Description of problem: Two nodes on CentOS 6.4: 1. stgnode01 (eth0: 192.168.13.51, eth1: 10.10.0.11) 2. stgnode02 (eth0: 192.168.13.52, eth1: 10.10.0.12) with replicated GlusterFS volume by eth1 (connected by Ethernet crossover cable) and CTDB (configured on eth0) providing virtual IP 192.168.13.21. On test node mounted GlusterFS volume on NFS by 192.168.13.21. CTDB pointing from virtual IP to stgnode02. When I copy some big file from test node to mounted NFS share and unplug Ethernet crossover cable, copying of file freezes and after some time unfreeze. Then I replug (when file is still being copied) Ethernet crossover cable between two nodes.
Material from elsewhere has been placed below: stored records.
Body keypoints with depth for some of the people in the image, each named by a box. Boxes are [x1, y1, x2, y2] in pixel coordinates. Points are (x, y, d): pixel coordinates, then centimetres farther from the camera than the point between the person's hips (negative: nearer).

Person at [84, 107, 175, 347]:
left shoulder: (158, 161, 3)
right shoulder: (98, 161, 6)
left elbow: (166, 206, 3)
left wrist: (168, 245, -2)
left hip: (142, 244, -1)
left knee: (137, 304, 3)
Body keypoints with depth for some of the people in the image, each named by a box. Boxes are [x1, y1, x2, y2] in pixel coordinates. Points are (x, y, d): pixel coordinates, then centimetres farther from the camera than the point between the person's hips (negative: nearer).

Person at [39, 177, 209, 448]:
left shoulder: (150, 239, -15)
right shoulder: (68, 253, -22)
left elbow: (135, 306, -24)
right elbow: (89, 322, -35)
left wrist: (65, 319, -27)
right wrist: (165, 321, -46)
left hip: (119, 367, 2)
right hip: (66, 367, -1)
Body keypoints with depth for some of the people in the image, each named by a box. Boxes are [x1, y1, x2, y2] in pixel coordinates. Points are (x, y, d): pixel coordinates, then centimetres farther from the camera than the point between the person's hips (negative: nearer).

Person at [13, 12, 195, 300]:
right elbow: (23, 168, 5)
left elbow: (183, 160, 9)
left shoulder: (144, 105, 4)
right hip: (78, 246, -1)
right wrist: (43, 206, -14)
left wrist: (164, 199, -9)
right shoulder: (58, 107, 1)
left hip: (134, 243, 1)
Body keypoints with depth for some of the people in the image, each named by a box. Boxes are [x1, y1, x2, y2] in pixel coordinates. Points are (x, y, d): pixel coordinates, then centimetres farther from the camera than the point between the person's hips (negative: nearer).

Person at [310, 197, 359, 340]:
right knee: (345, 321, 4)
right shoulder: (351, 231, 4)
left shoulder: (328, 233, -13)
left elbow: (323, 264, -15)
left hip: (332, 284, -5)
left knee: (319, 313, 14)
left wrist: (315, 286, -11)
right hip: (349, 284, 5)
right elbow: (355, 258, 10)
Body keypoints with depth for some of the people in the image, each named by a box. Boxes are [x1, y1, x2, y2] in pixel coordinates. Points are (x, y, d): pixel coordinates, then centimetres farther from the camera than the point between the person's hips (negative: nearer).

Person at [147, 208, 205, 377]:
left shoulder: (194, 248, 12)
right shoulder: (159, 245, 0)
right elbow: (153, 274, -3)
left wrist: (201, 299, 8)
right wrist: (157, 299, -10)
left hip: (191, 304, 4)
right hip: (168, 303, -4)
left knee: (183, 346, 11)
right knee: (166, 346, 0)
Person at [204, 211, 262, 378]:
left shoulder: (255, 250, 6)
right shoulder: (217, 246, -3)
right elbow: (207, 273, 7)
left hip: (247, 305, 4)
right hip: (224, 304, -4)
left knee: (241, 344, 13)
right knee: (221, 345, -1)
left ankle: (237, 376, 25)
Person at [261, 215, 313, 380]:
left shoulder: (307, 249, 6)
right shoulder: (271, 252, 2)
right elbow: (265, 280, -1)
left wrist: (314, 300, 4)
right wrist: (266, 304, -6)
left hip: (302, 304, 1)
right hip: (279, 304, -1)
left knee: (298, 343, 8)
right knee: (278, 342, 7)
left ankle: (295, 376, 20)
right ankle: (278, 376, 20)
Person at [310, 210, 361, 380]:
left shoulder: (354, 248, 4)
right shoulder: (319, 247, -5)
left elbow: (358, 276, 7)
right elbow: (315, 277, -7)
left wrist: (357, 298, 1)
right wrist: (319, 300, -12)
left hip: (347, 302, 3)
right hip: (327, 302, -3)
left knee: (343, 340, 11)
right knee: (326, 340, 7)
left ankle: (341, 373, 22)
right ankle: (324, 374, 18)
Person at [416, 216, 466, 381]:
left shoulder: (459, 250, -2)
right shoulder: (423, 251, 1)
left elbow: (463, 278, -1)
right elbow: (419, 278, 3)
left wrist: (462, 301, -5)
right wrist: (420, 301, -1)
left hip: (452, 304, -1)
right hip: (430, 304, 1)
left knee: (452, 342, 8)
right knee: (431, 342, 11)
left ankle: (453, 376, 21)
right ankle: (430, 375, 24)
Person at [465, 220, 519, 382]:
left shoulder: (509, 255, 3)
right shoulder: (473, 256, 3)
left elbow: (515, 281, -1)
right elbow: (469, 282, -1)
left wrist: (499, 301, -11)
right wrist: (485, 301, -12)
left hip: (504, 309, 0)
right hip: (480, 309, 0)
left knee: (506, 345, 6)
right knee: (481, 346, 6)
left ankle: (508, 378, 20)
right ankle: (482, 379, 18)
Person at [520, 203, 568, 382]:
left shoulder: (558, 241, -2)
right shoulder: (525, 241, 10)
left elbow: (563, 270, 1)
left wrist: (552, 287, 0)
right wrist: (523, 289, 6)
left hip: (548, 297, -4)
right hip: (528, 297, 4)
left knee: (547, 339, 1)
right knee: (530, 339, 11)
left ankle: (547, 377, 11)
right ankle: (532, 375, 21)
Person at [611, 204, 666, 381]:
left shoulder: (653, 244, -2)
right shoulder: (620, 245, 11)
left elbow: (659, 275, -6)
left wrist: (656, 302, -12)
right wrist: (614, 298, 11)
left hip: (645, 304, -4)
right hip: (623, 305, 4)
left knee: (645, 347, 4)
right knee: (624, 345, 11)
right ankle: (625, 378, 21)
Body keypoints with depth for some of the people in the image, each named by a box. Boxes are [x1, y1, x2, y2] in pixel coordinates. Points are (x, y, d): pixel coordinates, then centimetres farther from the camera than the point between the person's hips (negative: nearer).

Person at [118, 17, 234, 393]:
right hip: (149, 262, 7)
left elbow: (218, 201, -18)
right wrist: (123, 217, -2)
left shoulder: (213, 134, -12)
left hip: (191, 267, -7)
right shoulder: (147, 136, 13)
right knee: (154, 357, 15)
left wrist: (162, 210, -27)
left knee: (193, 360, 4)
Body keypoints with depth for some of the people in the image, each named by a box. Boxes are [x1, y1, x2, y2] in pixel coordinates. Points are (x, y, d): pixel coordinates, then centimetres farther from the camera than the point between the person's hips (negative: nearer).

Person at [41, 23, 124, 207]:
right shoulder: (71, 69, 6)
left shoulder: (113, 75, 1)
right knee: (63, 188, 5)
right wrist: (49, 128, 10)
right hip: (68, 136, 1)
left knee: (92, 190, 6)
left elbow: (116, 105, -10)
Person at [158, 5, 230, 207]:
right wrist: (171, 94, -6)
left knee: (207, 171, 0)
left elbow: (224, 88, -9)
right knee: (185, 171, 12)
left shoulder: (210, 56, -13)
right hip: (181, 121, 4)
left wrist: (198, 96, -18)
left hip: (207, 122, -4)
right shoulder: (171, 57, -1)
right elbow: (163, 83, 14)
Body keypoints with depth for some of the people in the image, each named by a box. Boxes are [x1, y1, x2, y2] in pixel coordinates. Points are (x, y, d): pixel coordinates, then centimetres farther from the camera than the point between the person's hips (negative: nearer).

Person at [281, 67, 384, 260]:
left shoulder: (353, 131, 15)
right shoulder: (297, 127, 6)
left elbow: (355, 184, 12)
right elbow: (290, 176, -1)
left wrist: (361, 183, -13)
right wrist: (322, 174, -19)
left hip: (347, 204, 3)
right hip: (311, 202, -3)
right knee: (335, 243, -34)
When copying of file end, problem appears :) On stgnode02 file have proper size, on stgnode01 there is only part of the file (looks like it stop to grow after cable unplug). ####################################################### gluster vol heal datavol info Gathering Heal info on volume datavol has been successful Brick stgnode01:/bricks/data Number of entries: 1 /test.iso Brick stgnode02:/bricks/data Number of entries: 1 /test.iso ####################################################### The heal process does not end after 12h, getfattr shows: ####################################################### [root@stgnode01 glusterfs]# getfattr -d -m '.*' -e hex /bricks/data/test.iso # file: bricks/data/test.iso trusted.afr.datavol-client-0=0x000000010000000000000000 trusted.afr.datavol-client-1=0x000000010000000000000000 trusted.gfid=0x6ed4b51f90634fce993c097b8d77e4fe [root@stgnode02 data]# getfattr -d -m '.*' -e hex /bricks/data/test.iso # file: bricks/data/test.iso trusted.afr.datavol-client-0=0x00009a230000000300000000 trusted.afr.datavol-client-1=0x000000000000000000000000 trusted.gfid=0x6ed4b51f90634fce993c097b8d77e4fe ####################################################### Procedure that help: 1. service glusterd stop 2. pkill glusterd 3. service glusterd start After a few seconds "gluster volume heal datavol info" shows 0 entries, file-size of test.iso is identical on two nodes, getfattr shows: trusted.afr.datavol-client-0=0x000000000000000000000000 trusted.afr.datavol-client-1=0x000000000000000000000000 Version-Release number of selected component (if applicable): glusterfs-3.4.0-0.5.beta2.el6.x86_64 GlusterFS volume created as: vol create datavol replica 2 stgnode01:/bricks/data stgnode02:/bricks/data vol set datavol nfs.port 2049
Anuradha, I think this bug should already be fixed in 3.5.x and upstream. Could you please verify and close the bug if it is indeed working. Pranith
GlusterFS 3.7.0 has been released (http://www.gluster.org/pipermail/gluster-users/2015-May/021901.html), and the Gluster project maintains N-2 supported releases. The last two releases before 3.7 are still maintained, at the moment these are 3.6 and 3.5. This bug has been filed against the 3,4 release, and will not get fixed in a 3.4 version any more. Please verify if newer versions are affected with the reported problem. If that is the case, update the bug with a note, and update the version if you can. In case updating the version is not possible, leave a comment in this bug report with the version you tested, and set the "Need additional information the selected bugs from" below the comment box to "bugs". If there is no response by the end of the month, this bug will get automatically closed.